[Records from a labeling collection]
>> BEGIN

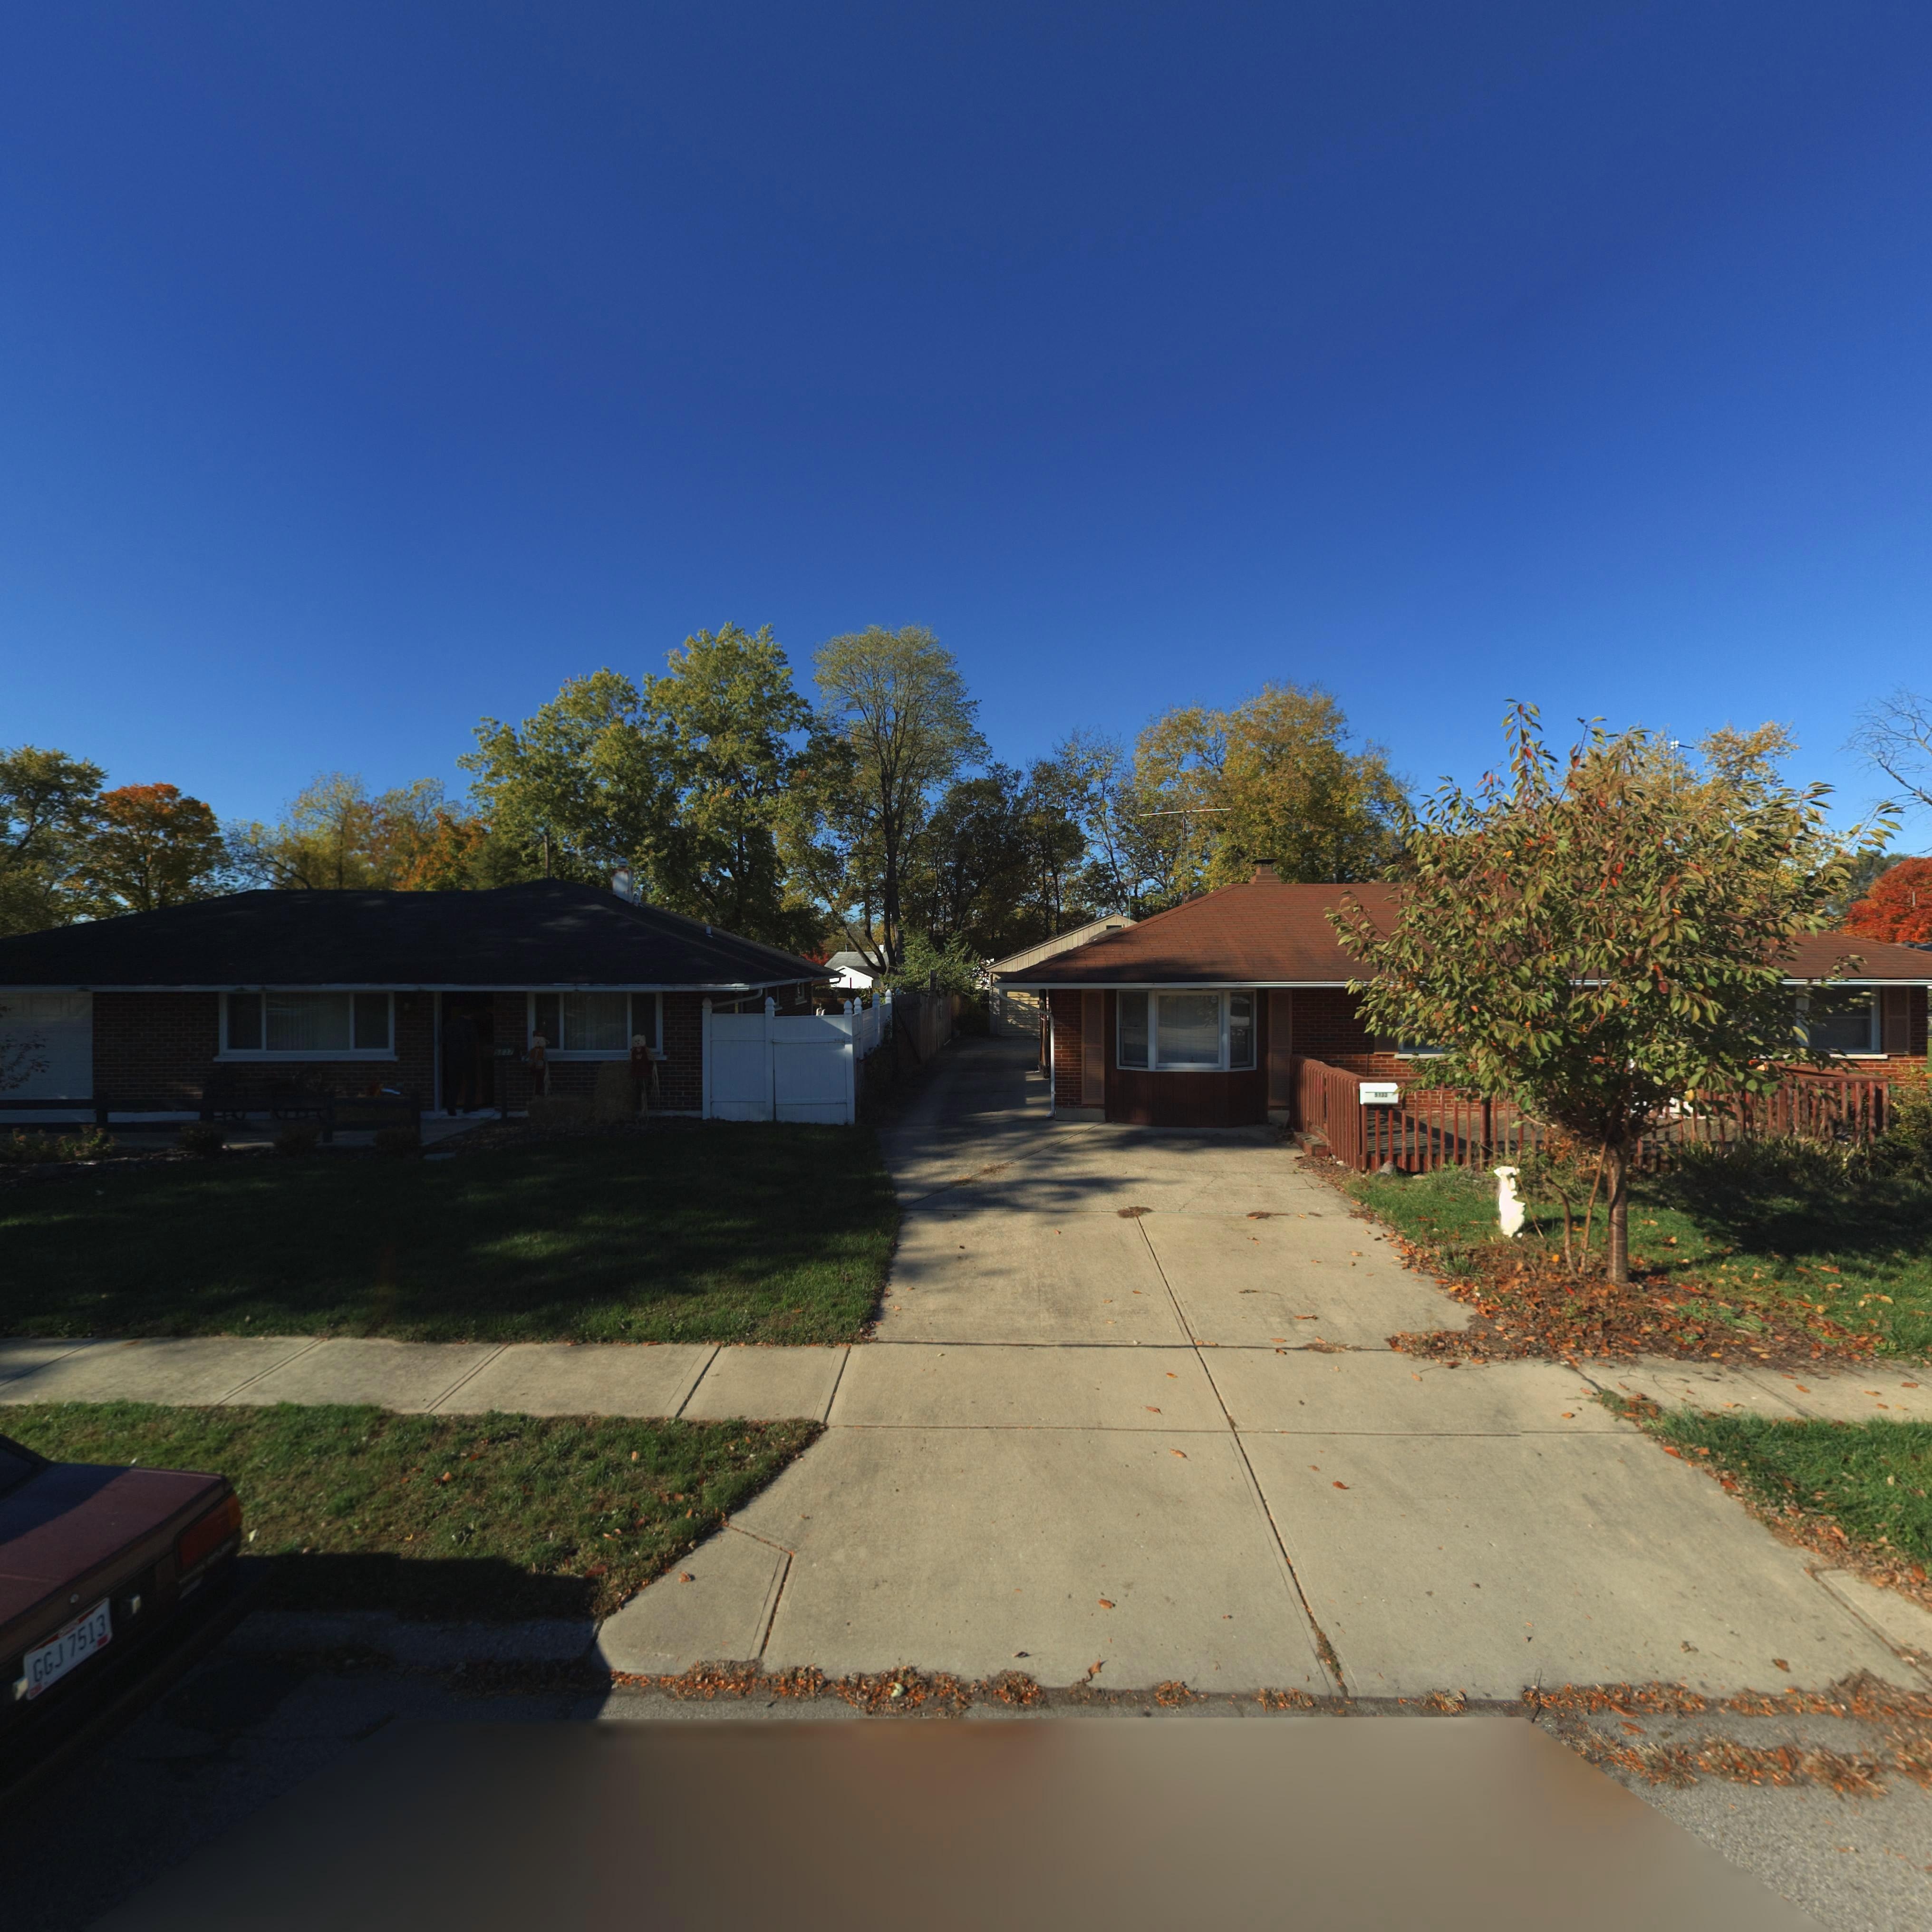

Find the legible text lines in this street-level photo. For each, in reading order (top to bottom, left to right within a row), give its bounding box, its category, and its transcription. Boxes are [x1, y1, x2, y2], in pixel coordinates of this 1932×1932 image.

[493, 1048, 513, 1055] StreetNumber: 5137
[1374, 1092, 1387, 1097] StreetNumber: 5133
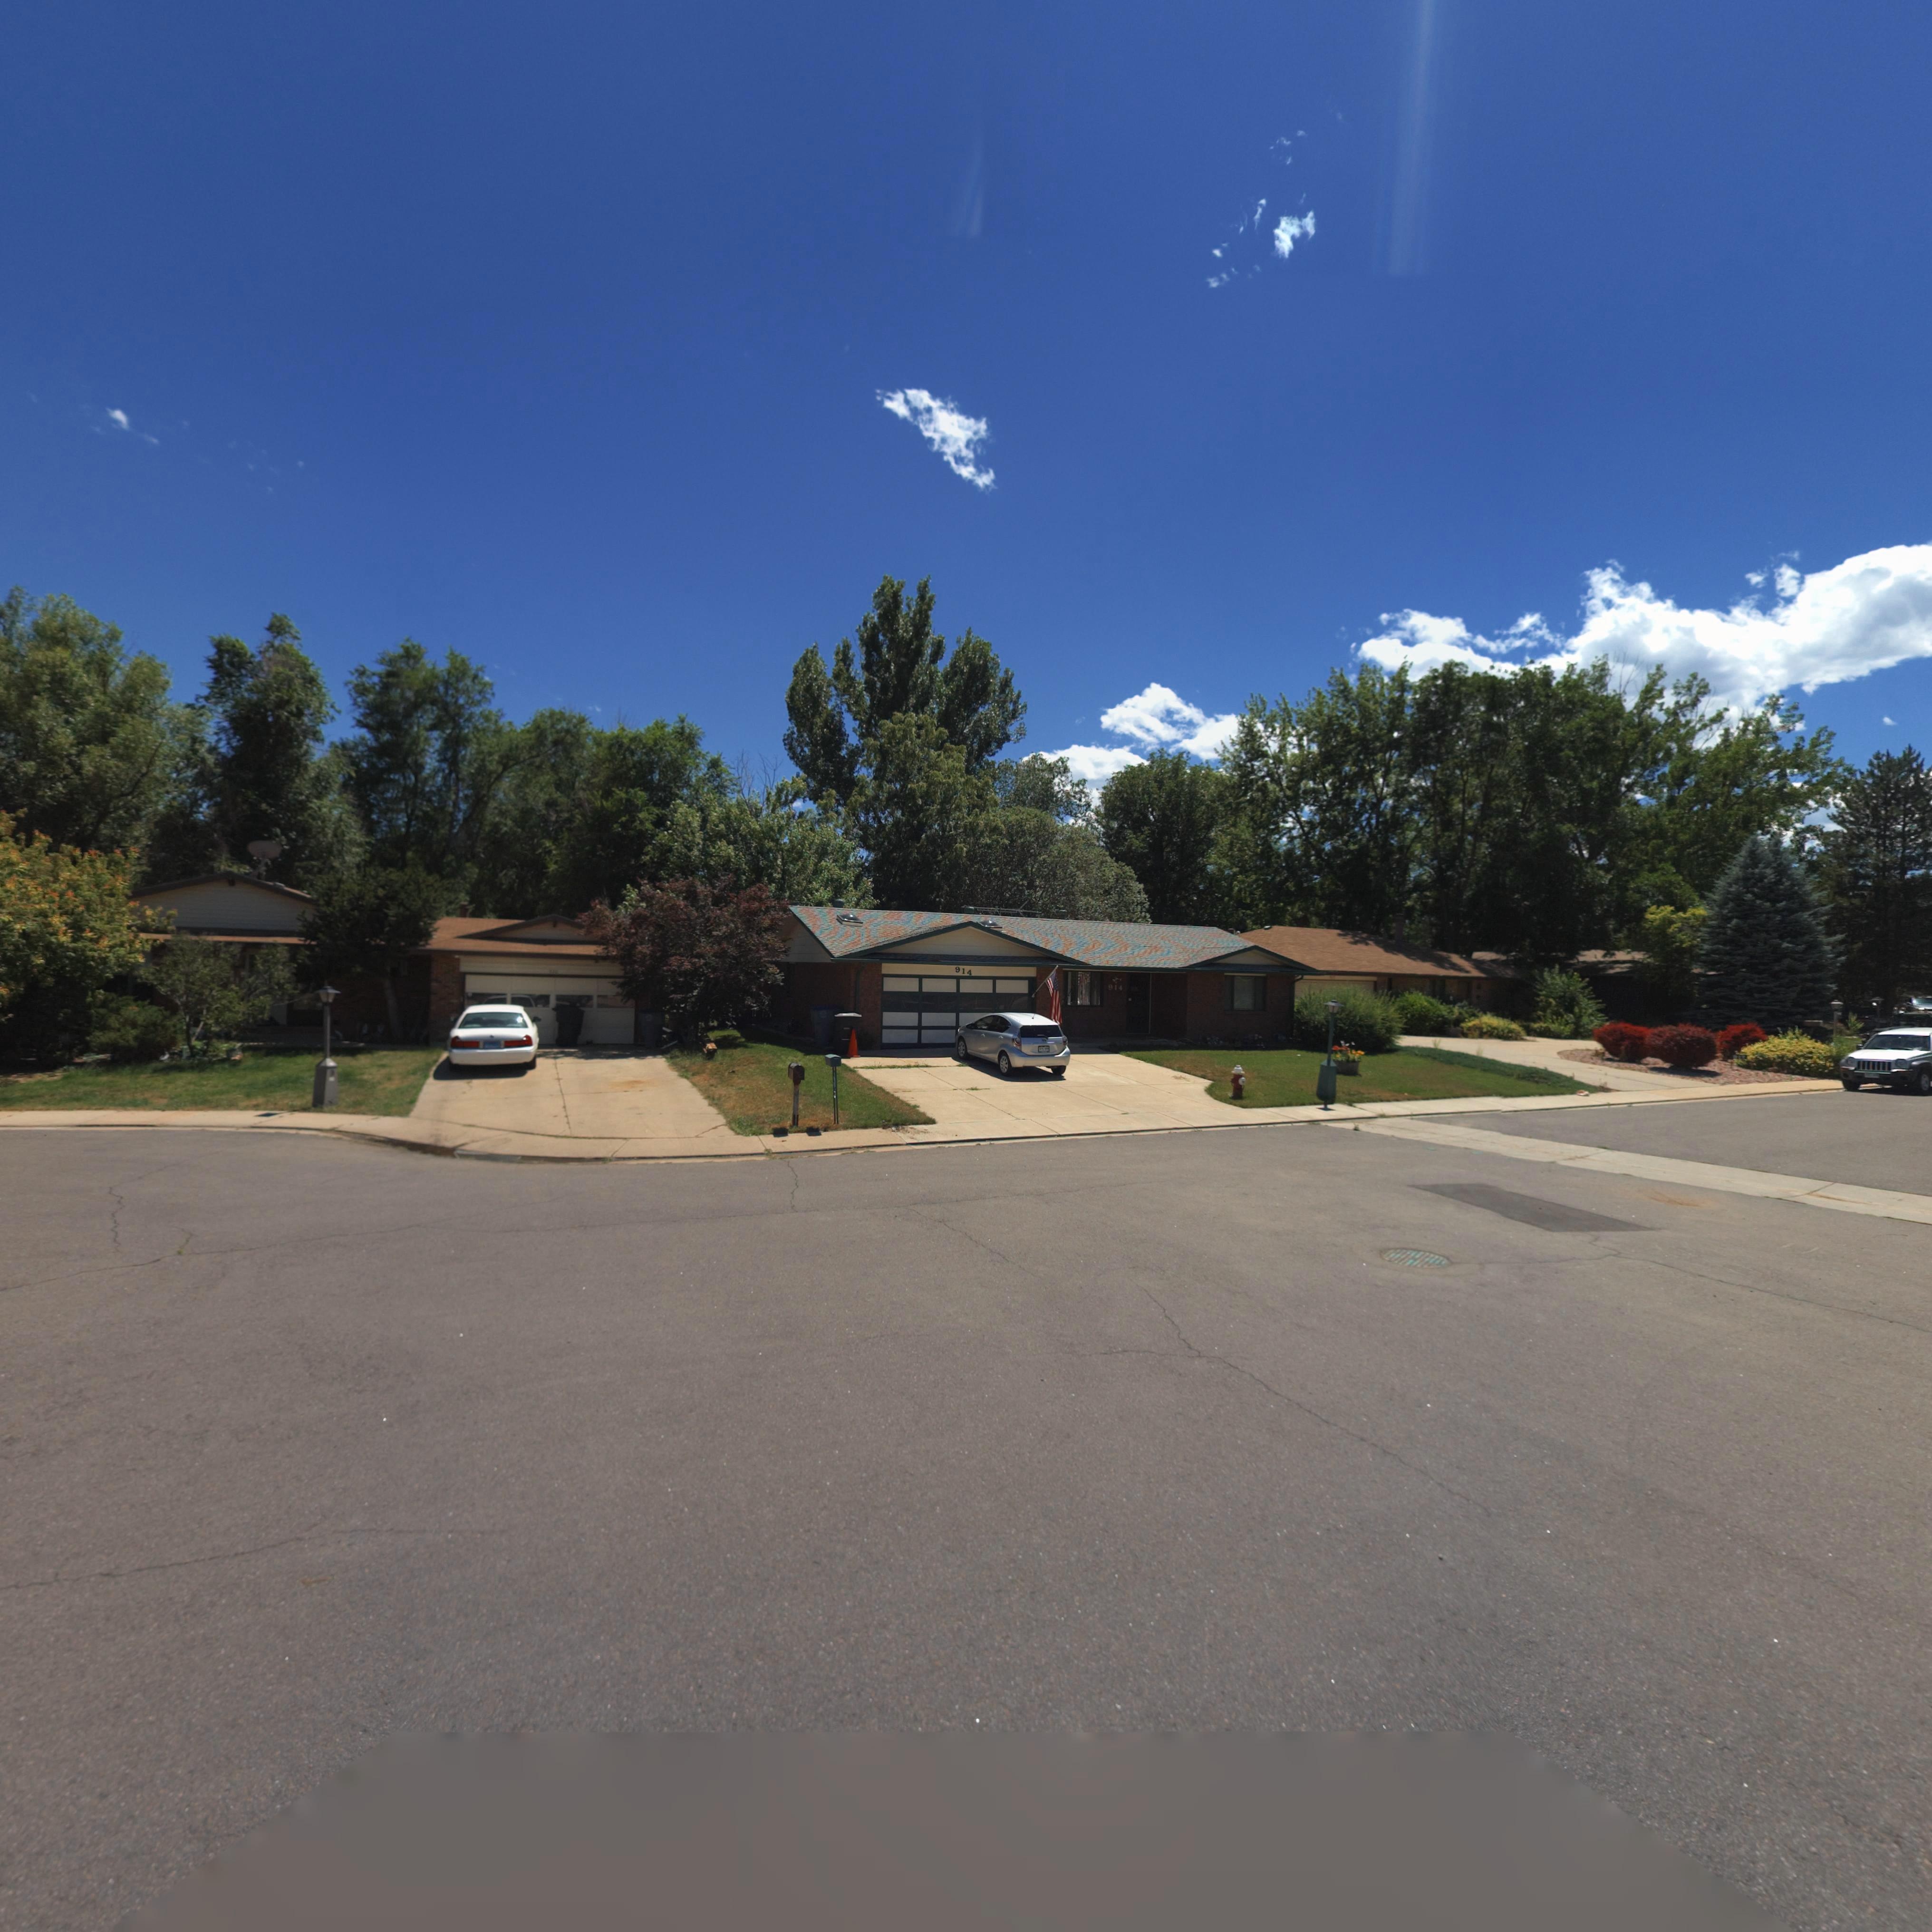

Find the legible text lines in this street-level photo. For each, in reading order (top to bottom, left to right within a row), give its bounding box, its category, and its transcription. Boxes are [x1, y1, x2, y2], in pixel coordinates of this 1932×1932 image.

[955, 966, 972, 976] StreetNumber: 914
[1108, 984, 1123, 991] StreetNumber: 914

>> END

## Short task
Rewrite all of the records above, swapping "street-level photo" for "storefront photo" and keeping every other word the same. Don't include the pictures in your version.

## Response
Find the legible text lines in this storefront photo. For each, in reading order (top to bottom, left to right within a row), give its bounding box, its category, and its transcription. Boxes are [x1, y1, x2, y2], in pixel coordinates of this 1932×1932 image.

[493, 1048, 513, 1055] StreetNumber: 5137
[1374, 1092, 1387, 1097] StreetNumber: 5133

Find the legible text lines in this storefront photo. For each, in reading order (top to bottom, left to right within a row), give its bounding box, its category, and its transcription. Boxes are [x1, y1, x2, y2], in pixel coordinates of this 1932×1932 image.

[955, 966, 972, 976] StreetNumber: 914
[1108, 984, 1123, 991] StreetNumber: 914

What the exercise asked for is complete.